*Instructions for the task*.
Find the line containing "4) rock from (465, 414) to (724, 611)" in the records below. Copy exactly that line and each one after it, ending at the line containing "15) green leaf from (591, 92) to (631, 127)", and nothing more.

»»

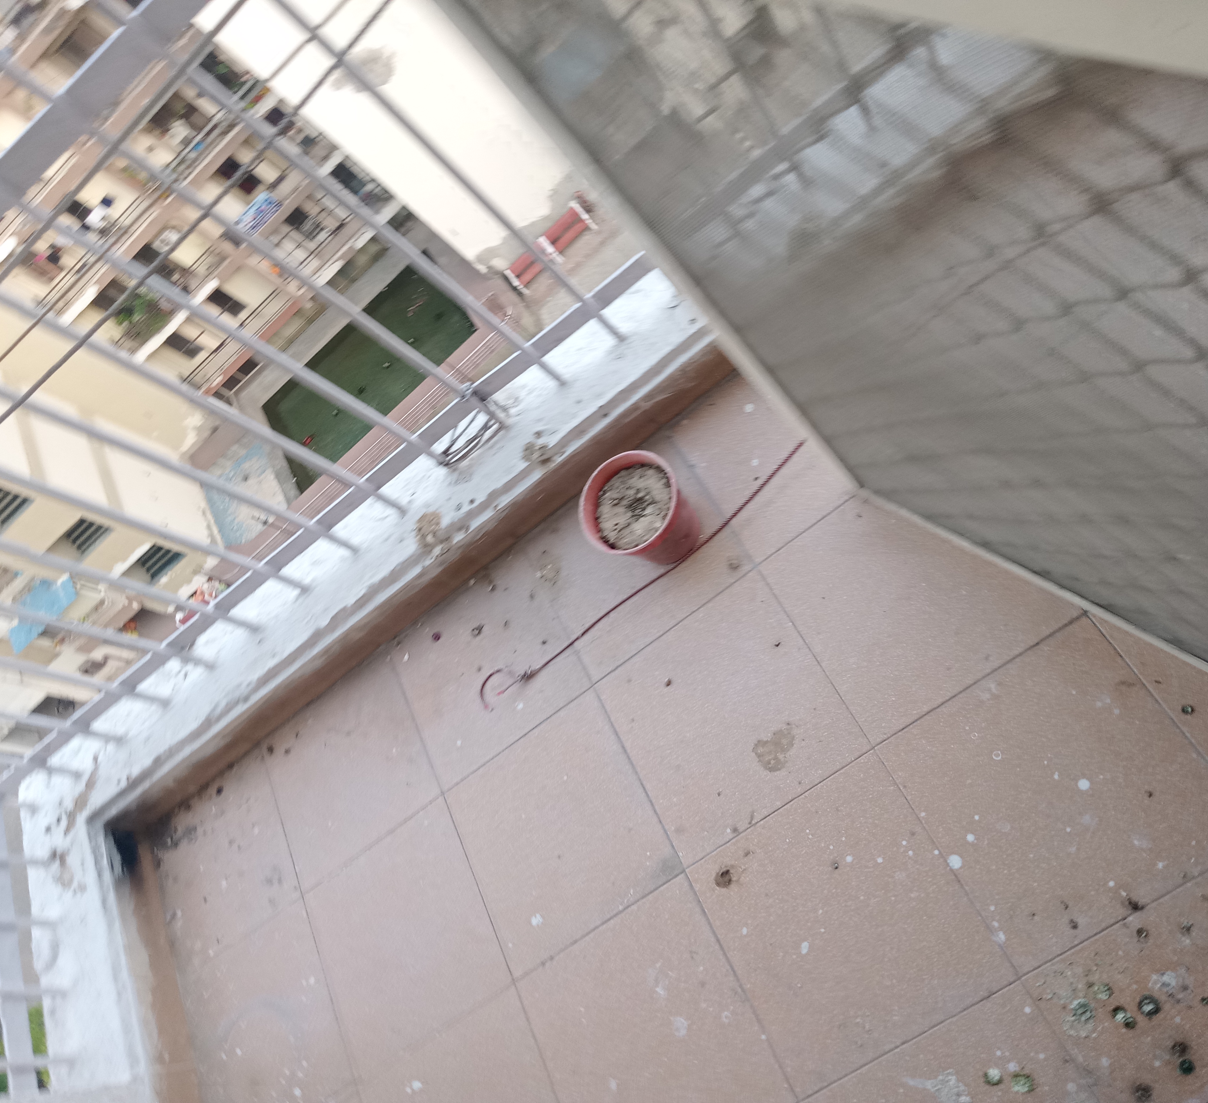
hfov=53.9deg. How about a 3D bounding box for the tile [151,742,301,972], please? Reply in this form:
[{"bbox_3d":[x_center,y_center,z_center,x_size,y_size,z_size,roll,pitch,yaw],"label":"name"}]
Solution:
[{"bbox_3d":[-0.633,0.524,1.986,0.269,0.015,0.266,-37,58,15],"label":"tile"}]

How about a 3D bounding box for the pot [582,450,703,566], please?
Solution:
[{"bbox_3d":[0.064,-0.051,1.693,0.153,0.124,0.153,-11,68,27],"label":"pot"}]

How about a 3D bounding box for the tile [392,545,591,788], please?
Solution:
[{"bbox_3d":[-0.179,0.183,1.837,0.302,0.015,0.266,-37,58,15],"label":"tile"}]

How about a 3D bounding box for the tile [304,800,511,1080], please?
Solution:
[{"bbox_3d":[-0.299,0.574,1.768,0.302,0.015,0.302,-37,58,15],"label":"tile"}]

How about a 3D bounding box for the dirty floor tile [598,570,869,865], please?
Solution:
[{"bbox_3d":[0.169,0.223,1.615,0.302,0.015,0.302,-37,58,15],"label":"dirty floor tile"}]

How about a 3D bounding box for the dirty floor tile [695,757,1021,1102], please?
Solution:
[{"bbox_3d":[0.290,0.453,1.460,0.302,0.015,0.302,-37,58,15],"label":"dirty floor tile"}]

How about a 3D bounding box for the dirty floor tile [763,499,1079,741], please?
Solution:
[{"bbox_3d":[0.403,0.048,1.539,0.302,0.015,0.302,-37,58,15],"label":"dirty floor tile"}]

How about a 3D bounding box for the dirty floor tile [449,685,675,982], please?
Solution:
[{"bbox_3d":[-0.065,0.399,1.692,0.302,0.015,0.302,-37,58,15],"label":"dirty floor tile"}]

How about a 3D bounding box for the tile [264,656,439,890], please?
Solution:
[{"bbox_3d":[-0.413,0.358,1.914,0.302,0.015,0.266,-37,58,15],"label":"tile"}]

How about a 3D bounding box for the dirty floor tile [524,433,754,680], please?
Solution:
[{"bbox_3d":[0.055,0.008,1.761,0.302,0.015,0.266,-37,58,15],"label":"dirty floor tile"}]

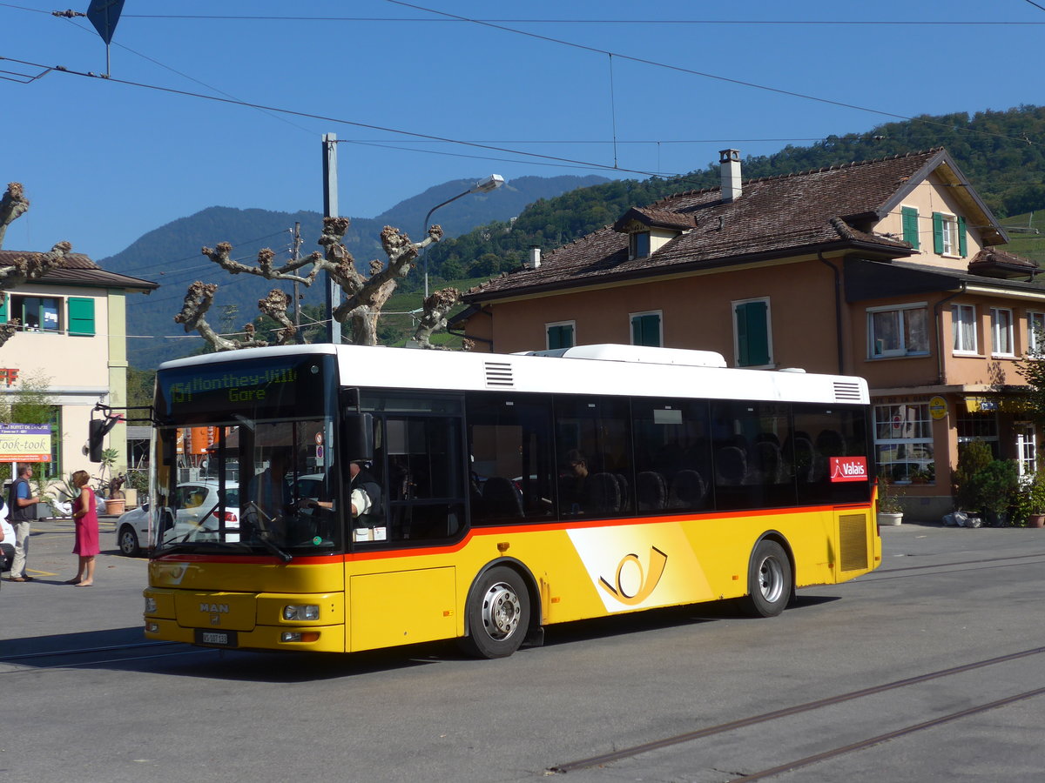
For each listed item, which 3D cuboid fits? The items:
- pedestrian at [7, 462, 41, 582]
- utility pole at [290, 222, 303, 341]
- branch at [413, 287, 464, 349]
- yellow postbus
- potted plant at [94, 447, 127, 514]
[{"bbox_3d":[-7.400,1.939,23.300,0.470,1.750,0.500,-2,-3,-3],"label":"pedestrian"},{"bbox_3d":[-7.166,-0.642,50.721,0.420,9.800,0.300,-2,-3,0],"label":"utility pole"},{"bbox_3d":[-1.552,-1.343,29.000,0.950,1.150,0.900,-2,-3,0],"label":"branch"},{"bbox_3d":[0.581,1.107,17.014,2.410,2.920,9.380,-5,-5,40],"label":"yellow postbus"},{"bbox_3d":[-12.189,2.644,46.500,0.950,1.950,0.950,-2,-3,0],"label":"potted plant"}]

««
»»

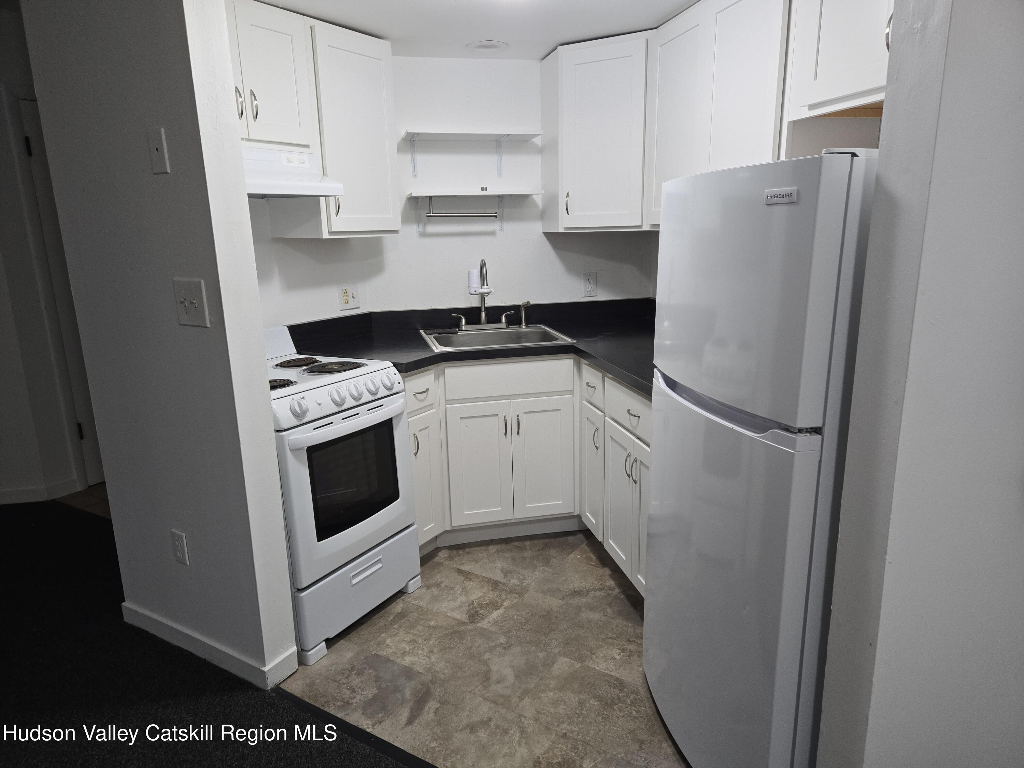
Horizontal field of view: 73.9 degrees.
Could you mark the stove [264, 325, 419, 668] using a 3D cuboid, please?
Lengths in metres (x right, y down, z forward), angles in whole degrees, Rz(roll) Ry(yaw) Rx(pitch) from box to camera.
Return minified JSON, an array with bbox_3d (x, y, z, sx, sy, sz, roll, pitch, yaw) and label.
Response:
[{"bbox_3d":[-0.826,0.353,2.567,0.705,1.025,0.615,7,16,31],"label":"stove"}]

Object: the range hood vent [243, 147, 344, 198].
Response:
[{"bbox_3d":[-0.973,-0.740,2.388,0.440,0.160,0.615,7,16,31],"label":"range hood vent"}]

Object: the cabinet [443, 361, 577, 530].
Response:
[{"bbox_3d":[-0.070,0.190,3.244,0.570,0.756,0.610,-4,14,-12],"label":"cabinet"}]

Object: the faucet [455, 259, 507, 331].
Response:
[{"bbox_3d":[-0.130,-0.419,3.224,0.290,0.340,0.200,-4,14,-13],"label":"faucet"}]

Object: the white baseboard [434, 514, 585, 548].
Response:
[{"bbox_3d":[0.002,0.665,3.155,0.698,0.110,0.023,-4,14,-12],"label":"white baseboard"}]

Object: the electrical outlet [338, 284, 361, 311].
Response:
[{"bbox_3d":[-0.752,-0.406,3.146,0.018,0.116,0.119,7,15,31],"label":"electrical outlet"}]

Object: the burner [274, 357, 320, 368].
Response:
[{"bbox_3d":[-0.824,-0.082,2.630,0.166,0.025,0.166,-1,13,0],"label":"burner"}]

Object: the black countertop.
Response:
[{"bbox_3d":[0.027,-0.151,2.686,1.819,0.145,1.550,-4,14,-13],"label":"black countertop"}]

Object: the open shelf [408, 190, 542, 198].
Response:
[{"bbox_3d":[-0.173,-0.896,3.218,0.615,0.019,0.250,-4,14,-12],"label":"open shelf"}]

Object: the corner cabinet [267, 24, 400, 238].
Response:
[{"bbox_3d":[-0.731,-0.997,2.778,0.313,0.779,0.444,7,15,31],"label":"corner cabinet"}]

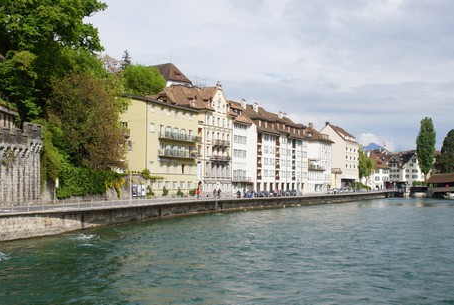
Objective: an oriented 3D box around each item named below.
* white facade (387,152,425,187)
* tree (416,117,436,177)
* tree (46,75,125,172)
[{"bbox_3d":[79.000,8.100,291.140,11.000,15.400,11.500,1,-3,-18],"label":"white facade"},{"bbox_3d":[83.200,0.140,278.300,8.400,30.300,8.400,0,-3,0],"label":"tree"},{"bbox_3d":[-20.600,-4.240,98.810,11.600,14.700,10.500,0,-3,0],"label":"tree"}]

««
»»

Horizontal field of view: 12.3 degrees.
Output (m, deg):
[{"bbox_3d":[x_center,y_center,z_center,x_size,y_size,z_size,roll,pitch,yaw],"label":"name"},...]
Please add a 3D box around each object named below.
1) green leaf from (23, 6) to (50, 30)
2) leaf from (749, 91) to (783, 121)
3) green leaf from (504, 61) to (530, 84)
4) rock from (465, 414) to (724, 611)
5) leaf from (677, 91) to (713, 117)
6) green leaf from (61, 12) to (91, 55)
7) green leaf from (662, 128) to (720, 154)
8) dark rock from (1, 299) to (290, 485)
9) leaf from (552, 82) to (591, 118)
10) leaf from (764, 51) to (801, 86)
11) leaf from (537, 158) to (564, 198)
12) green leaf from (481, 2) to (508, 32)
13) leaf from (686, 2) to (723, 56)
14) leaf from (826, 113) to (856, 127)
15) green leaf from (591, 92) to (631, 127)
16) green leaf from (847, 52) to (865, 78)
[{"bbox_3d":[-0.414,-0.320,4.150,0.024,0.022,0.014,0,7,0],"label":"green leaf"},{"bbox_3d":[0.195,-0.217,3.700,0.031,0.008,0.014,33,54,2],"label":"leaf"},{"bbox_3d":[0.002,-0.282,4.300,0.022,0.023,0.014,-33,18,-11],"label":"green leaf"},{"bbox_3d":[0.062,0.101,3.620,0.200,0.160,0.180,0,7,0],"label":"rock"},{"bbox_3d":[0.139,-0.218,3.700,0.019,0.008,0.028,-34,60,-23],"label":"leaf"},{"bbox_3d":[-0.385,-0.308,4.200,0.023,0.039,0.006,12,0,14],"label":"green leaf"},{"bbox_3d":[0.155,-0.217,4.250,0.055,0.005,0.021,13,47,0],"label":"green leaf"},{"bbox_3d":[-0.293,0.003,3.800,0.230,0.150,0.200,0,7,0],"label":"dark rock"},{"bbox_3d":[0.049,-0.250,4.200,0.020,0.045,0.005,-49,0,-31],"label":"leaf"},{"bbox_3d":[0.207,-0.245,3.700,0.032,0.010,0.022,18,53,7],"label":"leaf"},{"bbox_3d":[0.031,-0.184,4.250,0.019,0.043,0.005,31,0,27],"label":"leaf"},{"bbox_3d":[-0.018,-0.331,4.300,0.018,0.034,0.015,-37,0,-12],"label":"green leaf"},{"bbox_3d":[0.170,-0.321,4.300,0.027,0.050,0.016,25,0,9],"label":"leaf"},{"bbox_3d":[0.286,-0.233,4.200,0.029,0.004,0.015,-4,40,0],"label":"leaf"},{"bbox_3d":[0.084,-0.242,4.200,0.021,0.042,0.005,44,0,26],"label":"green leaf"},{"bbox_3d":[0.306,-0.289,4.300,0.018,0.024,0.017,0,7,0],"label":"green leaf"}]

««

*Result of the task*.
4) rock from (465, 414) to (724, 611)
5) leaf from (677, 91) to (713, 117)
6) green leaf from (61, 12) to (91, 55)
7) green leaf from (662, 128) to (720, 154)
8) dark rock from (1, 299) to (290, 485)
9) leaf from (552, 82) to (591, 118)
10) leaf from (764, 51) to (801, 86)
11) leaf from (537, 158) to (564, 198)
12) green leaf from (481, 2) to (508, 32)
13) leaf from (686, 2) to (723, 56)
14) leaf from (826, 113) to (856, 127)
15) green leaf from (591, 92) to (631, 127)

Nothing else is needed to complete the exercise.